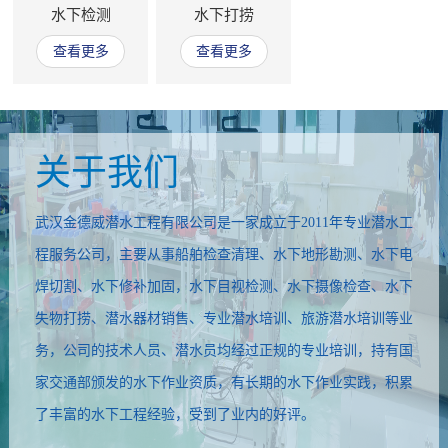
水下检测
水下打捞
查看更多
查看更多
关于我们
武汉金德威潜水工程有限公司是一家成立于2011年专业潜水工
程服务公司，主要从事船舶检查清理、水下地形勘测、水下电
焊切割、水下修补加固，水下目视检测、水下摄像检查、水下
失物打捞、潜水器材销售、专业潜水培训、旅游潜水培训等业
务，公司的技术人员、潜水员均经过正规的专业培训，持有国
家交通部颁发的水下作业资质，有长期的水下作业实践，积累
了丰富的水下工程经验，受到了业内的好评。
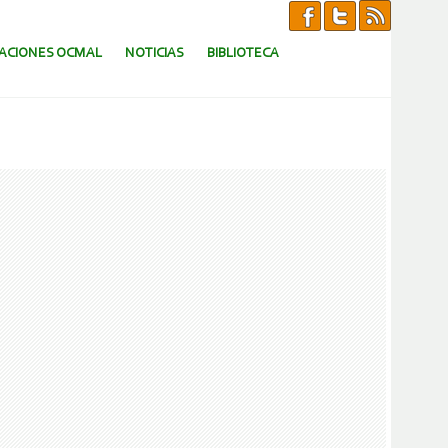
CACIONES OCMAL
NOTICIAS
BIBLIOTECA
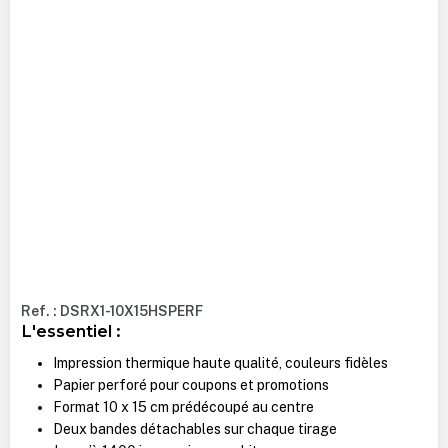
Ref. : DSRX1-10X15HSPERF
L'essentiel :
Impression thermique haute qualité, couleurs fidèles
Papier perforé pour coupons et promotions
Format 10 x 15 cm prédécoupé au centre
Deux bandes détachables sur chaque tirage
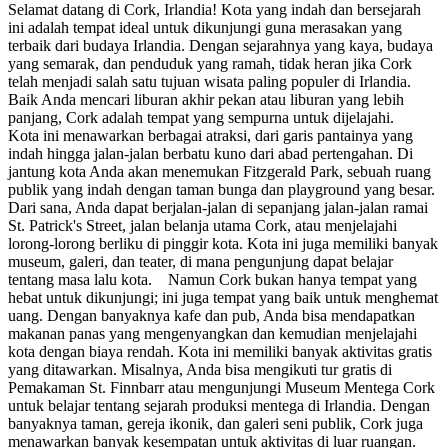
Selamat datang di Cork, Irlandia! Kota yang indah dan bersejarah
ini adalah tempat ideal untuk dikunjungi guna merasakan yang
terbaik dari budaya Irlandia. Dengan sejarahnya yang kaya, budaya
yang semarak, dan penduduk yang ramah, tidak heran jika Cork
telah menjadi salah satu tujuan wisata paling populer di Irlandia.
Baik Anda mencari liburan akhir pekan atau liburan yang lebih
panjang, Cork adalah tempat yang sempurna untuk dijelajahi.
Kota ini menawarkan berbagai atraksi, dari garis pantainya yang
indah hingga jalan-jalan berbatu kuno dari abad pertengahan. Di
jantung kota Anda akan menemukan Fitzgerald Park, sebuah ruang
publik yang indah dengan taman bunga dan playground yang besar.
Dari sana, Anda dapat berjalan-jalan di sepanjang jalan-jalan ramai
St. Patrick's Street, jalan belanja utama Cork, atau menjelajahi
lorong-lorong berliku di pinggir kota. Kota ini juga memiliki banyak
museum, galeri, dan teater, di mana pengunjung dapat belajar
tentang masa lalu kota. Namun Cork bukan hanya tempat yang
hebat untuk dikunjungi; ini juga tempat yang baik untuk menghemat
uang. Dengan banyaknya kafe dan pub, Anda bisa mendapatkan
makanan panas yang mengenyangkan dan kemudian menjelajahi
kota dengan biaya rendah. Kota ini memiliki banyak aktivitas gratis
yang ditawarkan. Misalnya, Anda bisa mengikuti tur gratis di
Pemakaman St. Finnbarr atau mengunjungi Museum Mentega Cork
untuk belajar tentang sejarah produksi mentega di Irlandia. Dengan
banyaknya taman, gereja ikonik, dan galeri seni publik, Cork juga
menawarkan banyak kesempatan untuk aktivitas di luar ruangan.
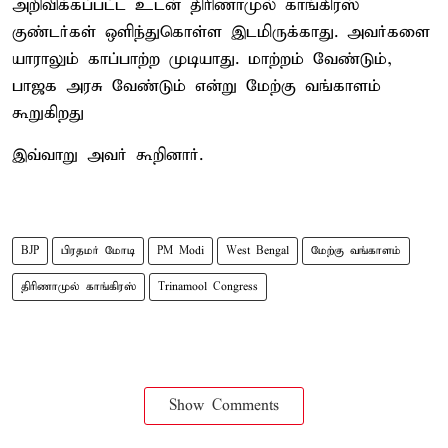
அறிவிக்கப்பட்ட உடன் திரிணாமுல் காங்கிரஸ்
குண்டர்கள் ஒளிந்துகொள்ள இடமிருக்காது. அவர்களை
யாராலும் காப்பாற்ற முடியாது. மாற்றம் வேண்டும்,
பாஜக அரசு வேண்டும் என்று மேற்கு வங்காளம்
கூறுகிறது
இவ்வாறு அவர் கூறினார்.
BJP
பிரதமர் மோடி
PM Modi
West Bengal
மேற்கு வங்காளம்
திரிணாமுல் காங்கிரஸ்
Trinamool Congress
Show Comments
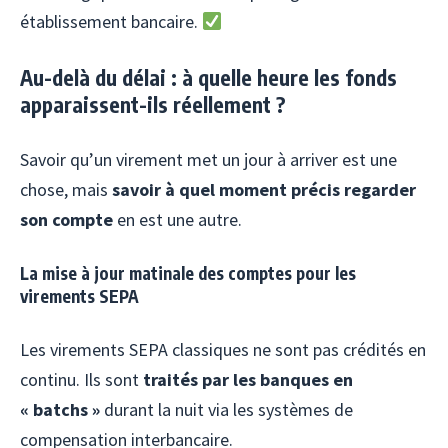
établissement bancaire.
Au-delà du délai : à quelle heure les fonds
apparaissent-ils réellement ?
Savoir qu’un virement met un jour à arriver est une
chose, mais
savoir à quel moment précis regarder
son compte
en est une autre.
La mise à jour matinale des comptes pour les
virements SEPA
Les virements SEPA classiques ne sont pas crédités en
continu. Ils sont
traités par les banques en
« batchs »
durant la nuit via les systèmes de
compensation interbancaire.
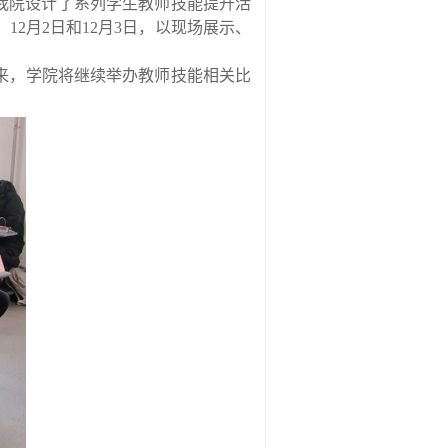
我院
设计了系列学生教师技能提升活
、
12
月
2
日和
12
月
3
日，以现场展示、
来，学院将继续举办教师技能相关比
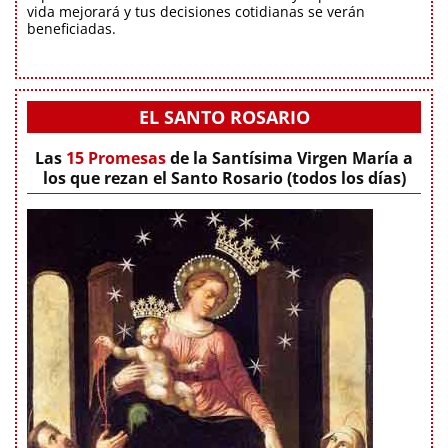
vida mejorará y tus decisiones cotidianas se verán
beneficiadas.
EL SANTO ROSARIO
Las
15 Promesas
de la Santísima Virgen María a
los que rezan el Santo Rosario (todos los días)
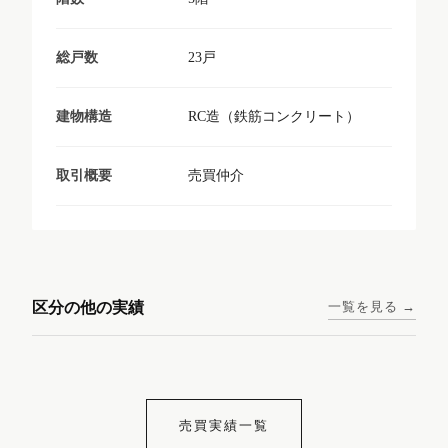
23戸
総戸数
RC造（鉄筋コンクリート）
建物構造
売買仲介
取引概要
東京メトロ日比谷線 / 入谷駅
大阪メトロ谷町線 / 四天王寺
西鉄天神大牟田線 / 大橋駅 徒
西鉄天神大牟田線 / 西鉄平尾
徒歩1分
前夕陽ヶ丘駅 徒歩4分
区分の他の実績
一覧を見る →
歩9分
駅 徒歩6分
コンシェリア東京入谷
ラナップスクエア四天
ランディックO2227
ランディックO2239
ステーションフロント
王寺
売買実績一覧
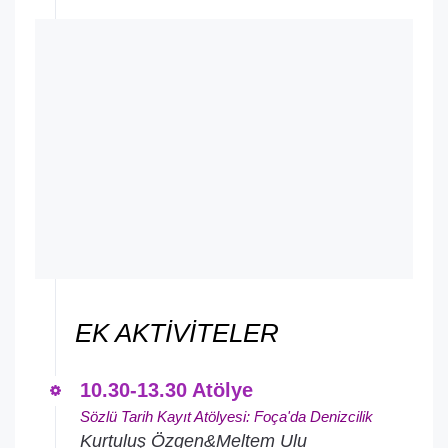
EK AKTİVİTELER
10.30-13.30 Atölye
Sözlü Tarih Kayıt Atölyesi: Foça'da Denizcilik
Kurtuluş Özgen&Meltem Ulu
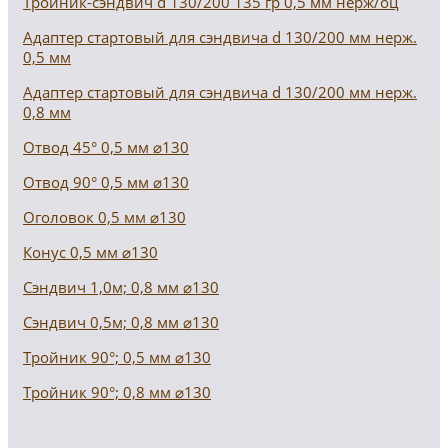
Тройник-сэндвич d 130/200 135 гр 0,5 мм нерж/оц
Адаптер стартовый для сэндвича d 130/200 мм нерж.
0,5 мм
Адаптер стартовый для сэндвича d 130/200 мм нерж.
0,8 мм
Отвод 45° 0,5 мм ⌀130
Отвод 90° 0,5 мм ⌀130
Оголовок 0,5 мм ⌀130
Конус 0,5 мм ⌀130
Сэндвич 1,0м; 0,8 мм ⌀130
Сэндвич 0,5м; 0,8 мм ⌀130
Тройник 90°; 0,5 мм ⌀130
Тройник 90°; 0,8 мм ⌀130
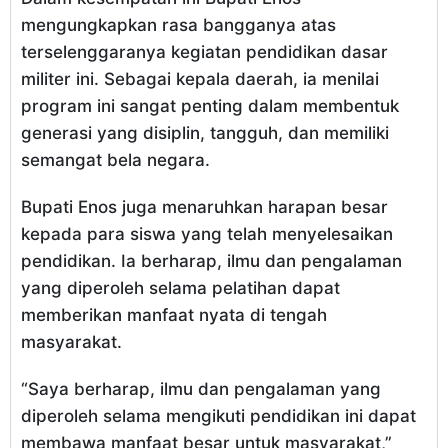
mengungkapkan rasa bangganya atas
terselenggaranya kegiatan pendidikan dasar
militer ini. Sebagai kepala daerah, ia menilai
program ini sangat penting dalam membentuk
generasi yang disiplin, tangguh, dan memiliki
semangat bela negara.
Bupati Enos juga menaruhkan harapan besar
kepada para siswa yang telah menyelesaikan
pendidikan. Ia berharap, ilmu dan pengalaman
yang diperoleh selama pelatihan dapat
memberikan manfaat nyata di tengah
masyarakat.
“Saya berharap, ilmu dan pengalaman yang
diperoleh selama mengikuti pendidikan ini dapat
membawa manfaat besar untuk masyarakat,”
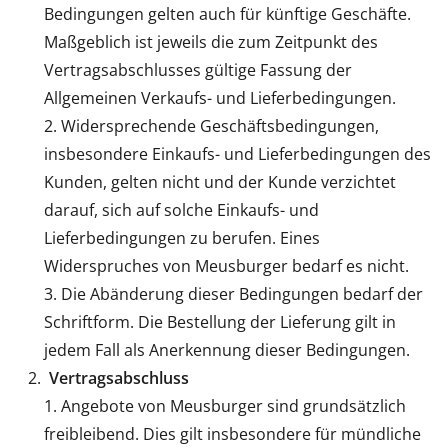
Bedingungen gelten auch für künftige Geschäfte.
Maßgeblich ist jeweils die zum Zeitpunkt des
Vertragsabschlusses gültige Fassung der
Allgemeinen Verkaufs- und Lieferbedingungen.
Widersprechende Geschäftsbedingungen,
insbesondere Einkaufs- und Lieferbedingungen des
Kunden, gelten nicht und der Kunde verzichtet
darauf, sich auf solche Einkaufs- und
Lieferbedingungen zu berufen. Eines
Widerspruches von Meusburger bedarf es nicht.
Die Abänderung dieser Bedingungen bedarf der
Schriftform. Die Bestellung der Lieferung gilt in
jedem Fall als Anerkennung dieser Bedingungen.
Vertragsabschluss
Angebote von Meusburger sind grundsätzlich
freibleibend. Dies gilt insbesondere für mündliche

§

▶ [Aim of the exercise]: List every line in the records above that contains the string "galeri", matching case exactly.

▶ [Output for this task]:
museum, galeri, dan teater, di mana pengunjung dapat belajar
banyaknya taman, gereja ikonik, dan galeri seni publik, Cork juga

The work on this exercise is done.